__Page text__.
_ _ _ _ _
When Should Companies Adopt Manufacturing Automation?

We’ve already decided that manufacturing automation is eventually going to be a commonplace manufacturing method. But when and how much is up to each individual company. Will they embrace it quickly and try to transform the entire company? Will a new company try to build itself on manufacturing automation? Or will older, larger companies slowly enter the pool, dipping their toes for a few years before taking another baby step?

First, just remember that automation is no panacea. Switching to a fully automated process isn’t going to magically change an organization or suddenly make it a powerhouse of efficiency and productivity.

In the end, it’s a function of the leadership of the organization. How involved do they want to be in doing this? How deep do they want to dive?

Take large organizations: They can afford the infrastructure and the engineers to do all the studies before they make a decision. And they often have the capital to take a few tentative steps into automation.

A small manufacturing automation machine in an older factory with wood floors.But the small companies don’t have the luxury of all that overhead. They can’t afford the studies and the engineers to make sure everything will work before they pull the trigger. That means the decision falls to the leadership. They have to take ownership of the company vision and what they want to be when they grow up.
_ _ _ _ _
Translate this sentence from the automation article into Spanish: "Switching to a fully automated process isn’t going to magically change an organization or suddenly make it a powerhouse of efficiency and productivity." The items that follow come from a different source than the automation article.

__Data shown__.
_ _ _ _ _
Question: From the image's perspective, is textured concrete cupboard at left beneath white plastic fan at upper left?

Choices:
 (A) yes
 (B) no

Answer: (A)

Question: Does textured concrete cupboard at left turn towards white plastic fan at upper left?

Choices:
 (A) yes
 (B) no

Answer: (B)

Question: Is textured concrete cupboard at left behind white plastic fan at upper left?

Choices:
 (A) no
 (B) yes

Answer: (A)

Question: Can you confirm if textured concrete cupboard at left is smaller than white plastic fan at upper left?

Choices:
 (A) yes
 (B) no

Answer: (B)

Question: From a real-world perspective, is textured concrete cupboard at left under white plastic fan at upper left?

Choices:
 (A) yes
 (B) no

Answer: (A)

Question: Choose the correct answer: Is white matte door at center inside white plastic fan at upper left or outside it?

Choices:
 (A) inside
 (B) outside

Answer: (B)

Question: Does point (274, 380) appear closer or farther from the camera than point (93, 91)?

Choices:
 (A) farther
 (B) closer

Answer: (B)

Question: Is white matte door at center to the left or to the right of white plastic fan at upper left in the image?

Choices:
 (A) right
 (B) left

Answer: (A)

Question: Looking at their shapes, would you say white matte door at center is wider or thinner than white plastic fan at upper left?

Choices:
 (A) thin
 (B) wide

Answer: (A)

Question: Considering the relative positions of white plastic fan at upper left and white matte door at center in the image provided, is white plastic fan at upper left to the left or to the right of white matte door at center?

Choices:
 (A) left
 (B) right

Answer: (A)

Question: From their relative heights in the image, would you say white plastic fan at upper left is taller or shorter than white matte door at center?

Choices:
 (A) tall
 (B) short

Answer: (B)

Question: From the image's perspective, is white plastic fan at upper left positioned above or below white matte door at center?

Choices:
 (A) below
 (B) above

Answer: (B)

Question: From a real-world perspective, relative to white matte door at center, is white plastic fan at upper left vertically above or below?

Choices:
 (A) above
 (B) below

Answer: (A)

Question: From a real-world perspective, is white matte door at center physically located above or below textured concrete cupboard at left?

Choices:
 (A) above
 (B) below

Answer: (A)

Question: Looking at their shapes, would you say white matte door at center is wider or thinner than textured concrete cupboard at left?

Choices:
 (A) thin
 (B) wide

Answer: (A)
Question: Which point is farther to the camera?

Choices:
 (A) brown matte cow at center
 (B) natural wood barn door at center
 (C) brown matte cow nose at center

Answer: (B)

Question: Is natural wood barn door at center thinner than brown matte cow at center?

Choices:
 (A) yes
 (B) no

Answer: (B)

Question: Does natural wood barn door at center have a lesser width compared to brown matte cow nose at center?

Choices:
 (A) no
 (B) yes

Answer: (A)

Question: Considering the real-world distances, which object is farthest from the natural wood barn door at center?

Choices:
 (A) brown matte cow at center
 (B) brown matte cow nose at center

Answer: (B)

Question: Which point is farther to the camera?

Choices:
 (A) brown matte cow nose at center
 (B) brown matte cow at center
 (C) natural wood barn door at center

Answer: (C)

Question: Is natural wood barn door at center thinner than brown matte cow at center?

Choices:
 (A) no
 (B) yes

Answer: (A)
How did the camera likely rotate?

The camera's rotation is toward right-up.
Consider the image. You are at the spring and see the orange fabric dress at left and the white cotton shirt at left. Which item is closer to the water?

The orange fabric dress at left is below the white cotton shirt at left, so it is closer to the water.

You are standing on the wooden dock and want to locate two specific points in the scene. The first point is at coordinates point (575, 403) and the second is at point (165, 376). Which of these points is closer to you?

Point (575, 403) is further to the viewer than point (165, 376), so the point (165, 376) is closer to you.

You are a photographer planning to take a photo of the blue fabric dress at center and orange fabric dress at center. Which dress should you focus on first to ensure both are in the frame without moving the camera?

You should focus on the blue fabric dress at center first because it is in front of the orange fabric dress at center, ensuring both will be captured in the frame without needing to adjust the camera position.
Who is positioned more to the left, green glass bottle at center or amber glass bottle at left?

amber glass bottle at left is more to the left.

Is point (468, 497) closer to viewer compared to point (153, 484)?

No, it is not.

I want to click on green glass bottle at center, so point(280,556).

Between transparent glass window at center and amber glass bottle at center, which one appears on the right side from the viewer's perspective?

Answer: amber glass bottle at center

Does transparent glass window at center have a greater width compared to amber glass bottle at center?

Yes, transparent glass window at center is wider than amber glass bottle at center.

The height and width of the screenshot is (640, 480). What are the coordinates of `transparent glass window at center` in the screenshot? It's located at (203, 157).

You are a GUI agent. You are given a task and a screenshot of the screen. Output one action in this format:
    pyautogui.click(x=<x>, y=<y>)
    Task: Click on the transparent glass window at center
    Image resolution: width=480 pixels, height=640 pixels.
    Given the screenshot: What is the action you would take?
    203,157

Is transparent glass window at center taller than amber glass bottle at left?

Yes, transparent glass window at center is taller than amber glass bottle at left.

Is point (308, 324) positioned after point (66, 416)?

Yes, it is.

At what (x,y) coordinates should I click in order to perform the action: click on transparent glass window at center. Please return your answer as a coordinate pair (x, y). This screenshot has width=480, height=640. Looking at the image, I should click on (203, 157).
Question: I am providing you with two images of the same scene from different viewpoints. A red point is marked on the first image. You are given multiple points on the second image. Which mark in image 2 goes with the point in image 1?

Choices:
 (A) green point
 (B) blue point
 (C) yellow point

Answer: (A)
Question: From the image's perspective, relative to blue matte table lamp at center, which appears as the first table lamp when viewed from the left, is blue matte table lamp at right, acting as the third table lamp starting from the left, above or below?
_ _ _ _ _
__Full response__. Cambiar a un proceso totalmente automatizado no va a transformar mágicamente una organización ni a convertirla de repente en una potencia de eficiencia y productividad.